As bad as the conditions are I opt to leave the bow behind and take my trusty Mossberg 12 ga. turkey gun instead.
Along with a couple of these.
Except for the thunder it is quiet. This low pressure system even shut-down the frog chorus. Not a peep or a croak.
Funny how every time a rumble rolls out of the sky the gobblers all sound-off.
Pretty soon the sun comes-up and the rain pauses. The chickadees and goldfinches are chirping. Cheeseburger and potato chip!
I catch some stray gobbles but nothing doing.
About 8:30 a lone hen sashays past my decoys.
An hour later a gobble to the west. I reply with a few yelps. I get gobbling in return.
Hard to tell how far away in the fog.
I yelp - he gobbles.
Closer this time.
The gobbles are getting much closer.
I switch to soft purrs and clucks - then shut-up.
Mr. Tom comes into view at about 200 yards - in full strut.
He stays out there for the longest time pirouetting and showing-off.
Against my better judgment I give him some come-hither purrs and clucks.
Closer he comes.
Accompanying him is a hen.
The real hen approaches my decoys.
This is a really good turn of events. He follows.

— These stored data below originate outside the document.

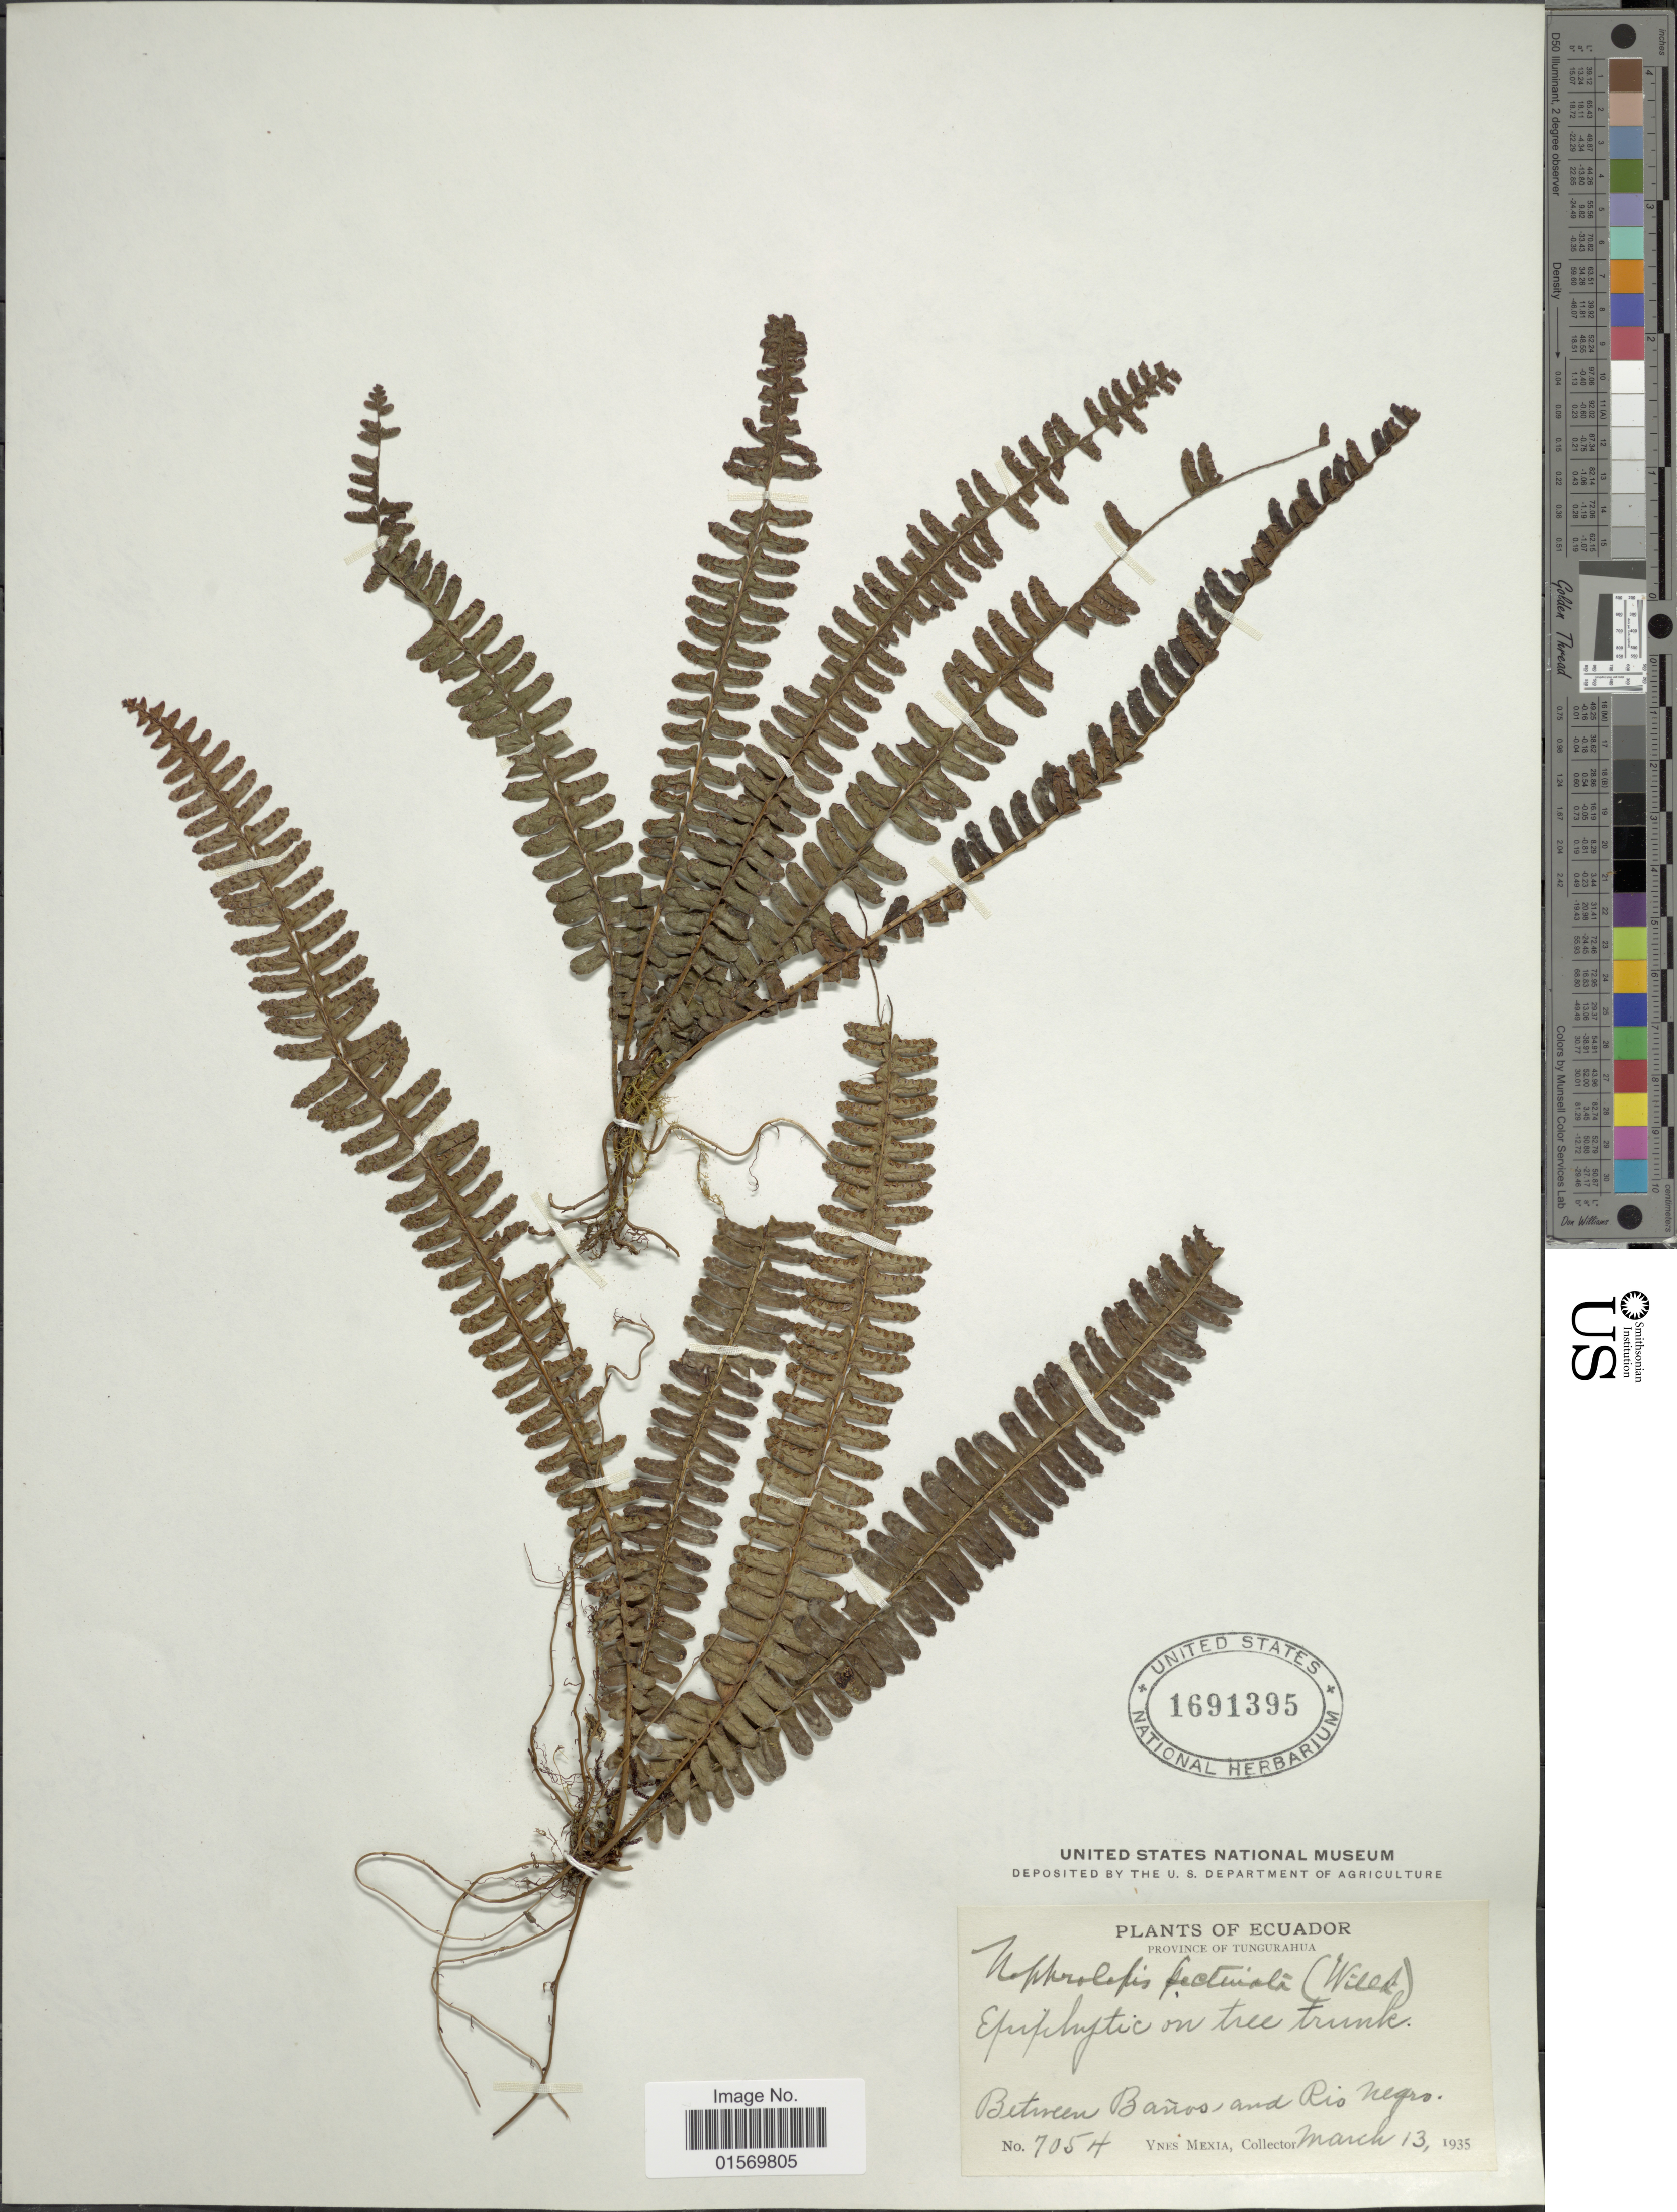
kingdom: Plantae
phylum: Tracheophyta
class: Polypodiopsida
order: Polypodiales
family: Nephrolepidaceae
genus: Nephrolepis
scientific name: Nephrolepis pectinata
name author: (Willd.) Schott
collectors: Y. Mexia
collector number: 7054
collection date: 1935-03-13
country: Ecuador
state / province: Tungurahua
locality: Between Baños and Rio Negro.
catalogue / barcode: US 1691395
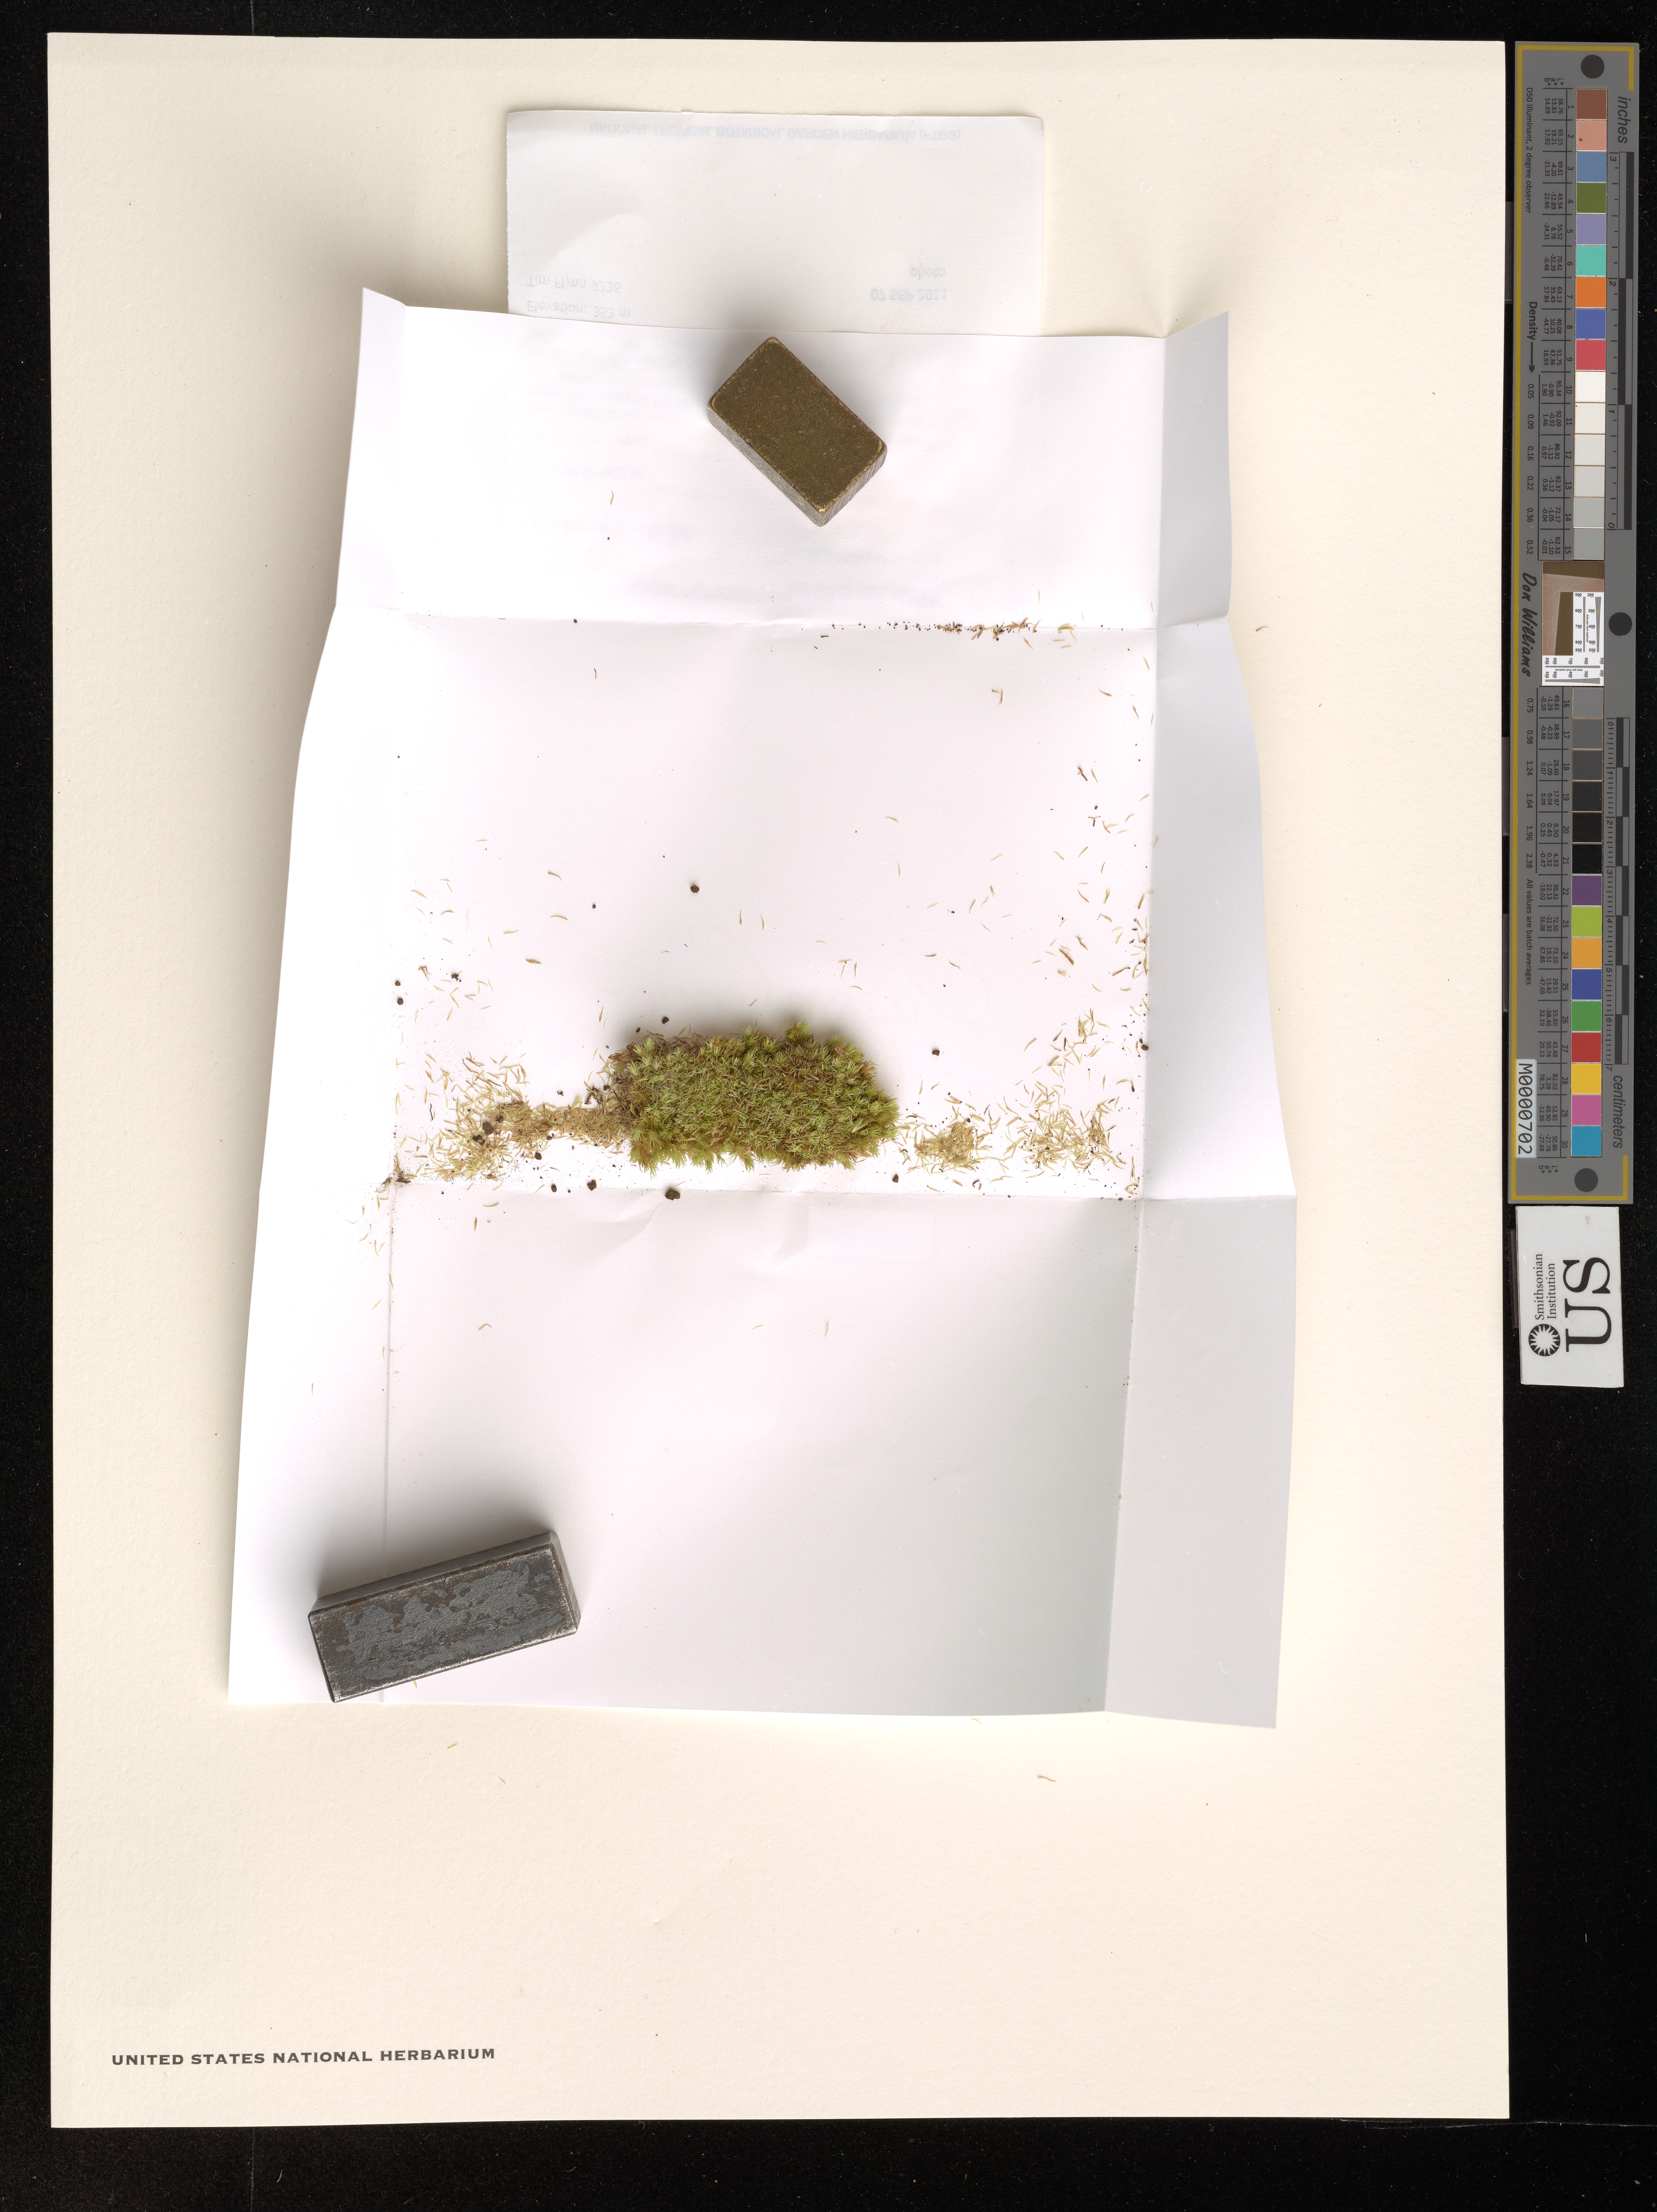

I raise my Mossberg. Draw a bead on the bird. Give him one last cluck. As he extends his head and gobbles...
10:20 AM Bird down.
I call my lovely bride with the news and she and girlfriend arrive for picture time.
He's a dandy. Twenty-three pounds (a bit on the light side but its been a tough winter), 9 inch beard and 3/4 inch spurs.
Ready for the freezer and some terrific eating sometime later this year.
As I'm plucking my bird the thunder and monsoons have returned.